◆ ACTIVITY:
Copy, word for word, the section of the passage on the Skids below that starts with the words "The band had" and ends with the words "sticksman Rusty Egan.".

◆ SOURCE DOCUMENT:
◇ ◇ ◇ ◇ ◇ ◇ ◇

Partly that was down to the fact that, after the positive experience on Masquerade, Bill Nelson had agreed to work on a full album with the band. "As soon as we got to Rockfield Studios in Wales," he remembers, "it seemed they were on the cusp of something adventurous and new. In particular that was because of Richard's interest in content lyric-wise and the kind of books he was reading. But Stuart was already eager to expand the guitar away from the limitations of punk."

"We went into the recording a bit underprepared," remembers Bill Simpson. "We didn't appreciate all the other stuff we'd have to do - the touring, the TV slots, the press interviews and we didn't have time to write new songs." Though they did have Charade and Working For The Yankee Dollar complete, following some demo sessions at REL, a number of tracks were written on the fly in Rockfield. The Olympian was built from a riff recycled from the mid-section of New Daze.

The band had another issue. Disillusioned with the price of fame, Tom Kellichan had vanished following the Masquerade tour, effectively resigning his commission. "When he came to the original audition," confides Simpson, "I don't think Tom was looking to be touring the UK, and further afield, within a year. At the start, we were just four lads having a good time. None of us knew that, within 12 months, we'd be recording albums and going on Top Of The Pops. It wasn't a plan. It just evolved so fast." Though Kellichan briefly formed a new band, Katyn, with long-time Skids fan Bruce Watson - and later played on Bill Nelson's Quit Dreaming & Get On The Beam album - he soon withdrew from the music scene altogether. For the recording of the second Skids album Days In Europa and the subsequent tour the vacant drum stool was filled by former Rich Kids sticksman Rusty Egan.

◇ ◇ ◇ ◇ ◇ ◇ ◇

◆ DATA SUPPLIED:
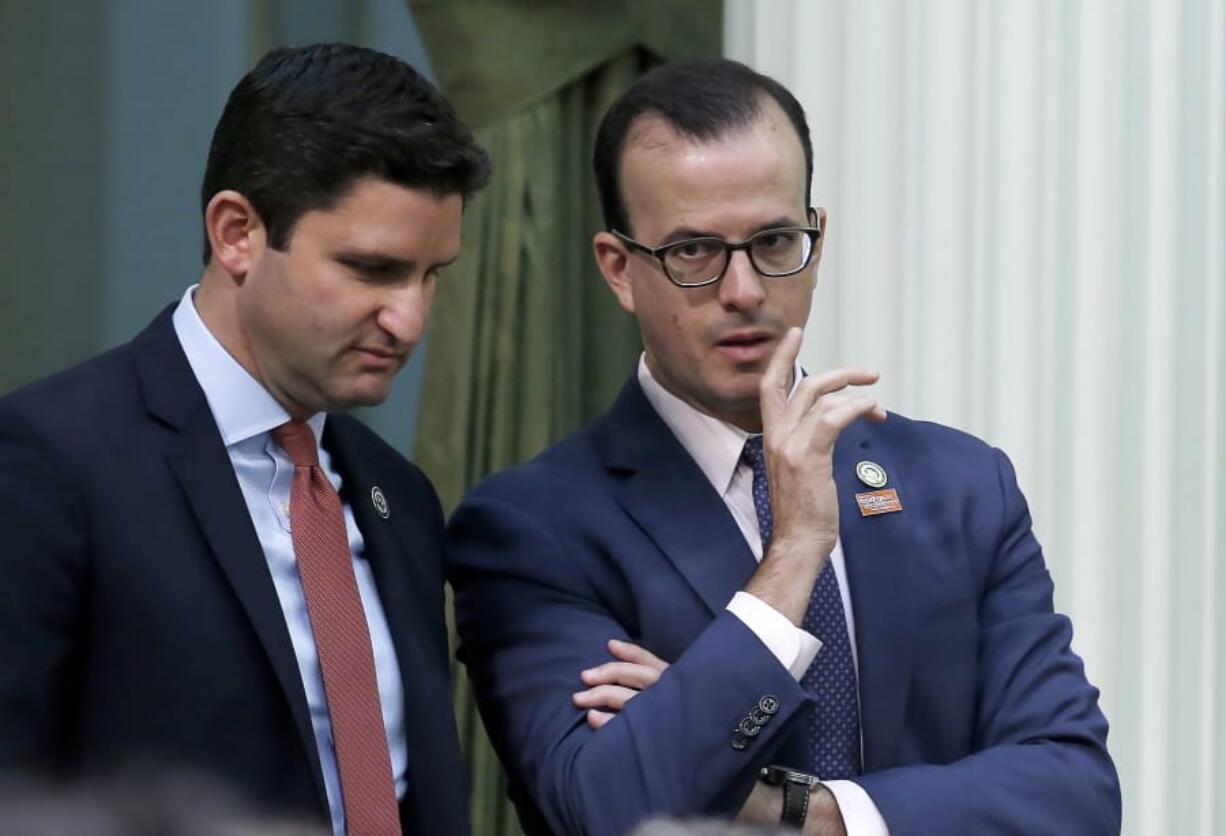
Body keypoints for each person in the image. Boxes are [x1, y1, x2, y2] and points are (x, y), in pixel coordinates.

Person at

◇ ◇ ◇ ◇ ◇ ◇ ◇

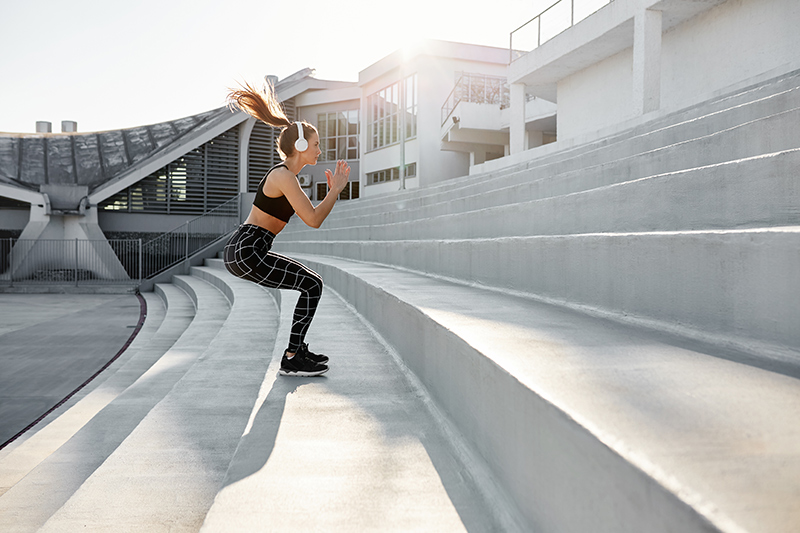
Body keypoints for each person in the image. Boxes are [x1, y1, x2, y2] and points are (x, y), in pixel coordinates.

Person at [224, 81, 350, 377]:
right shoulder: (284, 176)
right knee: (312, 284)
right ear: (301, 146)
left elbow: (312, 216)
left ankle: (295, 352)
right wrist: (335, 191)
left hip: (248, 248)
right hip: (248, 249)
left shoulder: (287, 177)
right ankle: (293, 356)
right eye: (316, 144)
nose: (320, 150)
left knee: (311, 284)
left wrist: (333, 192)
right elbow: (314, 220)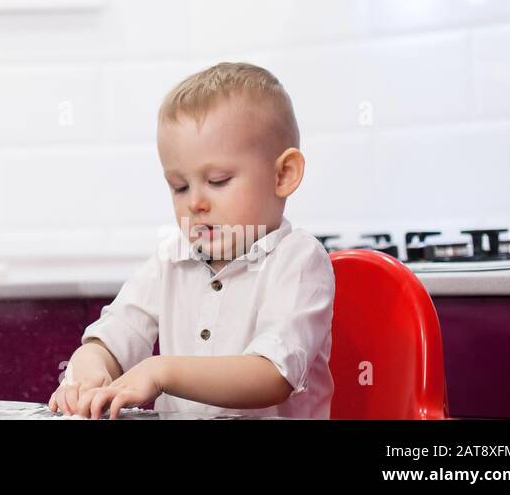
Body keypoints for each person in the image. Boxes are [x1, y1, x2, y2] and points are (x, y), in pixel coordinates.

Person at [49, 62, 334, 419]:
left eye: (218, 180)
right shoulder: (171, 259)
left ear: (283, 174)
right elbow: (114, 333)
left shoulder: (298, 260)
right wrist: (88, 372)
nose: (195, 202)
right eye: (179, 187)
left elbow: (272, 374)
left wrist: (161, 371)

◇ ◇ ◇ ◇ ◇ ◇ ◇

◆ ANSWER TO THIS TASK:
The band had another issue. Disillusioned with the price of fame, Tom Kellichan had vanished following the Masquerade tour, effectively resigning his commission. "When he came to the original audition," confides Simpson, "I don't think Tom was looking to be touring the UK, and further afield, within a year. At the start, we were just four lads having a good time. None of us knew that, within 12 months, we'd be recording albums and going on Top Of The Pops. It wasn't a plan. It just evolved so fast." Though Kellichan briefly formed a new band, Katyn, with long-time Skids fan Bruce Watson - and later played on Bill Nelson's Quit Dreaming & Get On The Beam album - he soon withdrew from the music scene altogether. For the recording of the second Skids album Days In Europa and the subsequent tour the vacant drum stool was filled by former Rich Kids sticksman Rusty Egan.